Once the overburden and weathered rock are cased off, a borehole maybe advanced to depth using rock core to characterize rock lithology and to obtain samples for analysis of physical and chemical properties of the rock matrix and contaminants in the rock matrix. Alternatively, well screen or sampling zone placement may be determined by the depth to a specific lithologic unit best identified in rock core. At other locations where rock sampling is not required and logging from cuttings is sufficient to meet project objectives (precise lithologic control is not required), the borehole may be advanced to depth using air or water rotary methods.

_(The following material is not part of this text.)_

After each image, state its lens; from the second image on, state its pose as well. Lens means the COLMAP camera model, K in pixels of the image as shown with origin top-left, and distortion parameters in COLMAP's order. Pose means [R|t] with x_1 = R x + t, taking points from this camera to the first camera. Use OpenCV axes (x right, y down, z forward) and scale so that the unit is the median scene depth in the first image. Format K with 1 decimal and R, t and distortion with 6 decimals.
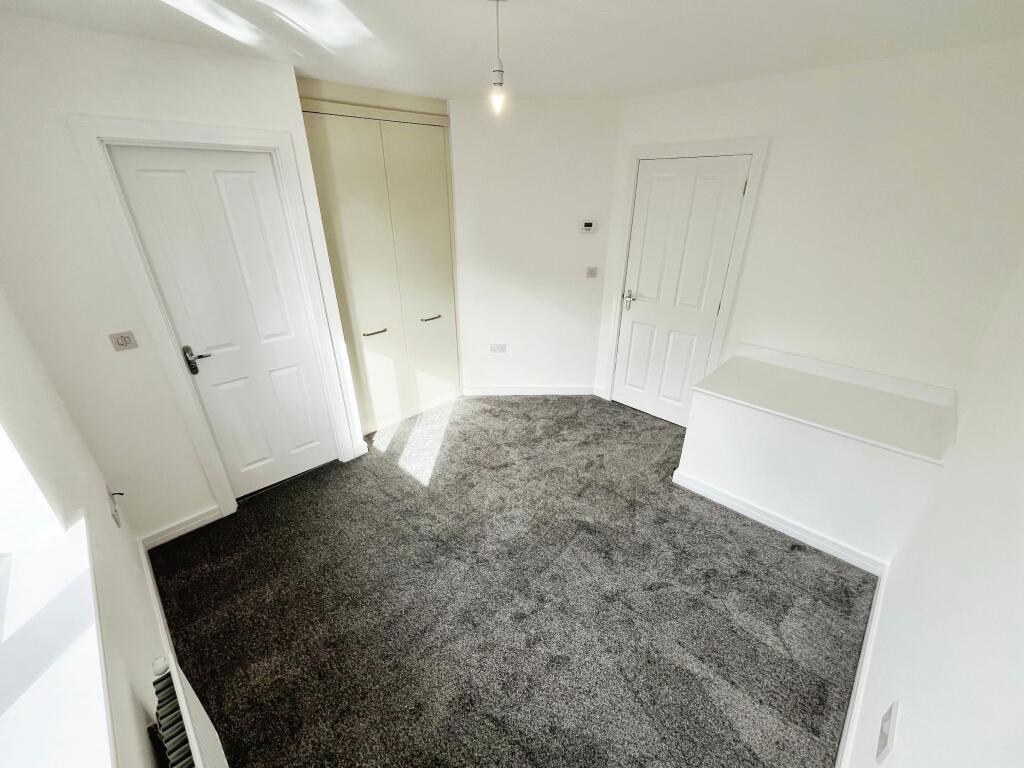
lens RADIAL K [[415.0, 0, 509.5], [0, 415.0, 385.5], [0, 0, 1]] dist [-0.001183, -0.000020]
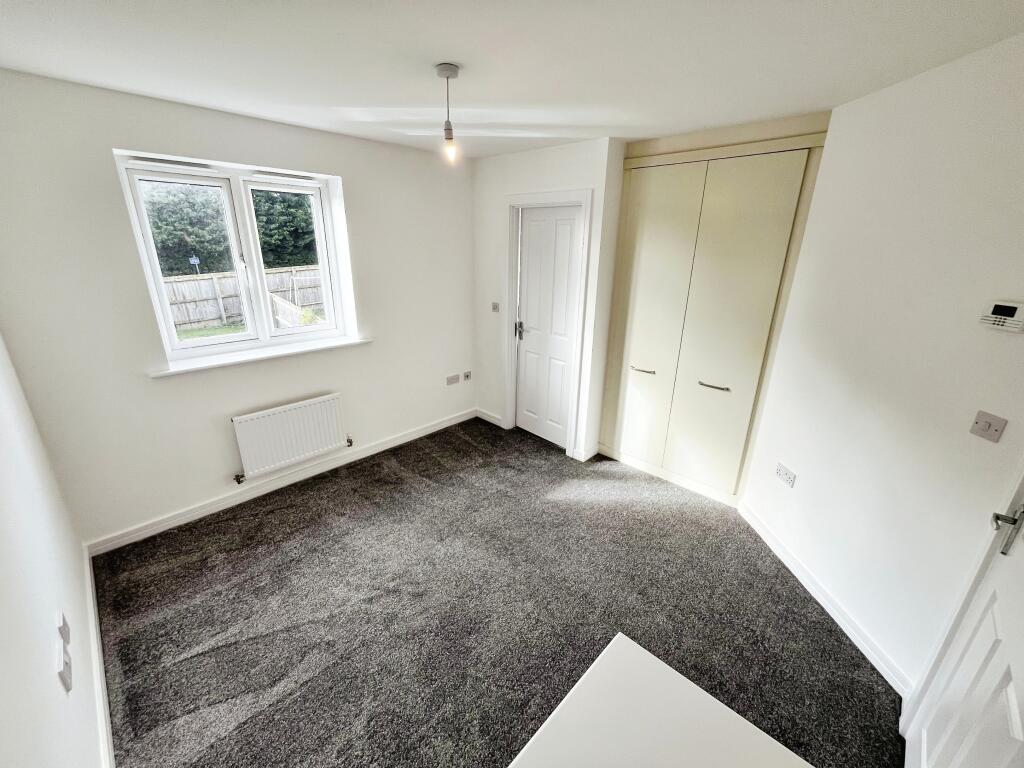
lens RADIAL K [[415.0, 0, 509.5], [0, 415.0, 385.5], [0, 0, 1]] dist [-0.001183, -0.000020]
pose [[0.011953, 0.329821, -0.943968, 0.733439], [-0.446801, 0.846312, 0.290043, -0.284318], [0.894554, 0.418299, 0.157480, 0.669313]]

Using the results of the data collected during the drilling project, monitoring or remedial well designs are completed and the wells are installed. Three types of wells are commonly used for monitoring and site remediation at fractured rock sites: multilevel wells, screened wells, and open-hole wells. The design of each type of well influences the choice of drilling method. For example, if a multilevel well is selected for installation then rock coring should be considered as the drilling method because it provides a smooth borehole wall, compared to the air rotary method. A smooth borehole well facilitates a good packer or liner seal. If a conventional screened well or open-hole well is required, then the air rotary or water rotary method is typically used because it is less expensive than rock coring. Finally, wells must be constructed in accordance with any state or local regulatory requirements including but not limited to materials (such as grout recipe), borehole diameter, annular space, and maximum open or screened interval length.

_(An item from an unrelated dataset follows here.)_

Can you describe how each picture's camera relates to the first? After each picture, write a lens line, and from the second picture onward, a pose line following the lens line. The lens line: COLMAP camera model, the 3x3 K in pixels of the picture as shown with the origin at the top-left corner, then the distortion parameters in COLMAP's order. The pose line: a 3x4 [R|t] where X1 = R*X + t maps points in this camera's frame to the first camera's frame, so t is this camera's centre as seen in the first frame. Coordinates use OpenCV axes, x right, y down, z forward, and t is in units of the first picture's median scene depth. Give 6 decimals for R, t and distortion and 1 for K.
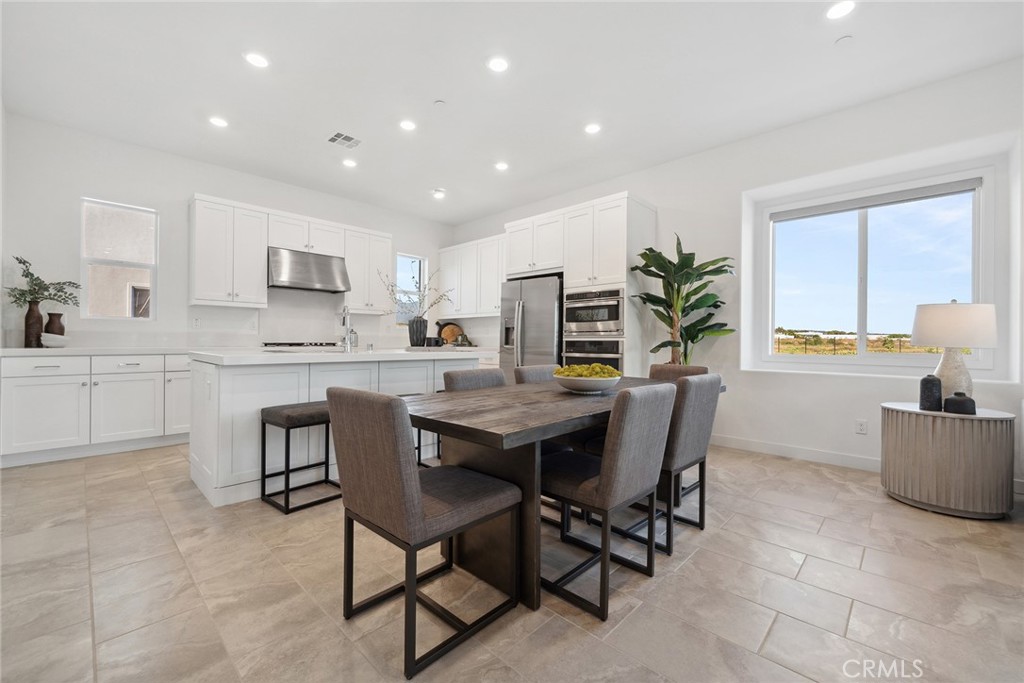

In some cases, such as the installation of a screened monitoring well, the design may be completed or finalized in the field and the well installed immediately after (the same day) drilling is completed. In contrast, if multilevel wells are installed, data collected from the borehole must be compiled and analyzed, the design completed, the well fabricated, and then the materials, equipment, and personnel must be mobilized to the site so that well construction can be completed. This process takes weeks to complete and during this time it is important the borehole be lined to prevent vertical fluid movement in the borehole.
Before first use at a site and after drilling and well installation at each location is completed, all downhole equipment and equipment in contact with groundwater must be thoroughly decontaminated to remove contaminants in accordance with the approved project plan.